Another high point of the program also features an artist with stage credentials: actress and performance artist Joan Jonas, whose ``Double Lunar Dogs'' takes off from a science-fiction theme. The setting (borrowed from a clever Robert A. Heinlein story) is a spaceship that's been traveling so long its inhabitants have forgotten whence they came or where they're going. On video, the meditation is more concise (if less imposing) than in its mixed-media stage version; the offbeat cast still includes David

Warrilow and Spalding Gray as well as Jonas herself.

The third hit of the Whitney show, in my eyes, is ``The Pressures of the Text,'' a very funny parody of ``art/critspeak'' and other pomposities. Aiming their barbs at such large targets as language and communication, artists Peter Rose and Jessie Lewis generate laughs as well as ideas with speech, hand signs, ``ideographic subtitles,'' and other devices not usually thought hilarious. The result should be required viewing in the murkier groves of academe.

All these works are weighty enough to suit a museum setting, yet carry enough entertainment value to deserve full exposure -- which they probably won't get -- on the home screen, too. Other items that merit wide attention are ``Skin Matrix,'' a textural study by Ed Emshwiller; two culturally concerned ``Social Studies'' tapes by Lyn Blumenthal; ``The Double,'' by Ken Feingold, and ``Information Withheld,'' by Juan Downey, which probe the nature of their own imagery; the five-part ``Songs of the '8 0s,'' by Doug Hall; and ``Damnation of Faust: Evocation,'' by Dara Birnbaum, a rhythmic TV translation of her own multimedia sculpture on the theme of threatened innocence.

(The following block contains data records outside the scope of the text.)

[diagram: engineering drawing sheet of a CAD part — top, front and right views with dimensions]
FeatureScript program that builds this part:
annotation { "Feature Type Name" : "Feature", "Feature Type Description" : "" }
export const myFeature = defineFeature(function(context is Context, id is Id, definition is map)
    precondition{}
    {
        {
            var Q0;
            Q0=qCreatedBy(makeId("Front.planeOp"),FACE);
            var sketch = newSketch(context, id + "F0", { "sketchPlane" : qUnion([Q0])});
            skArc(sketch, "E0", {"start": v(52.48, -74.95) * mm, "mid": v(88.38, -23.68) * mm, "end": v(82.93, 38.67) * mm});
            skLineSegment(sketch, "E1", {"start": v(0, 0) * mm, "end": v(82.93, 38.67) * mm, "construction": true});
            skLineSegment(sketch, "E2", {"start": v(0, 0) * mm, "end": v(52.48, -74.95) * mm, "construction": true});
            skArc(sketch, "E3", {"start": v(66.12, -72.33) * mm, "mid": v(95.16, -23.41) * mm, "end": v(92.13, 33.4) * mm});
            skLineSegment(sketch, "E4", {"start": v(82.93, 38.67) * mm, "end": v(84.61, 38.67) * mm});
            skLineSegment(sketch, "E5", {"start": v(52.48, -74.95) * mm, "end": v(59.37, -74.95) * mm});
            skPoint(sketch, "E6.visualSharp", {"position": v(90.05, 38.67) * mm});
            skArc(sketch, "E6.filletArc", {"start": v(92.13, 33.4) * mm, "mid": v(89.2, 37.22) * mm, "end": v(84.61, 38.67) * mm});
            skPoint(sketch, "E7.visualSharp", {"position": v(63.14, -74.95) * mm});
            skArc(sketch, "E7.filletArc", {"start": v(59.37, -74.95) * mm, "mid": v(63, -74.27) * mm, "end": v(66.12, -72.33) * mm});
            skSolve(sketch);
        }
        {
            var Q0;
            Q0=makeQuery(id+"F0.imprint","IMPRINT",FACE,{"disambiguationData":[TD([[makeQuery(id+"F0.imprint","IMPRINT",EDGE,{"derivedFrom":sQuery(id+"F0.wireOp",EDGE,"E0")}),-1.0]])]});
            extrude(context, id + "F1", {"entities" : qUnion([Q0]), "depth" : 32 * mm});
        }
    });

Other works, most of which made little lasting impression on me, include ``Parafango,'' by dance specialist Charles Atlas; ``Sabda,'' by Dan Reeves; the windy ``Why Do Things Get in a Muddle? (Come on Petunia),'' by Gary Hill; and ``The Commission,'' by Woody Vasulka, a heavily shot ``visit'' with Paganini and Berlioz.

All these pieces will be seen in American and overseas venues during the AFA tour. Ironically, though, the best video work in the Biennial show isn't traveling, since it's an ``installation'' and doesn't fit the ``single channel'' format that's readily viewed on a TV set. A stunning sculpture by Bill Viola called ``The Theater of Memory,'' it fills a room with its two large elements: an uprooted tree hung with lanterns, and a screen lit by dim, flickering images. At once heroic, nostalgic, and sad, it e vokes a sense of loss that's not maudlin or sentimental, but oddly uplifting in its visual grandeur and conceptual clarity. It's too bad that Viola's contribution to the touring show, a blend of music video and primal scream called ``Anthem,'' isn't so memorable.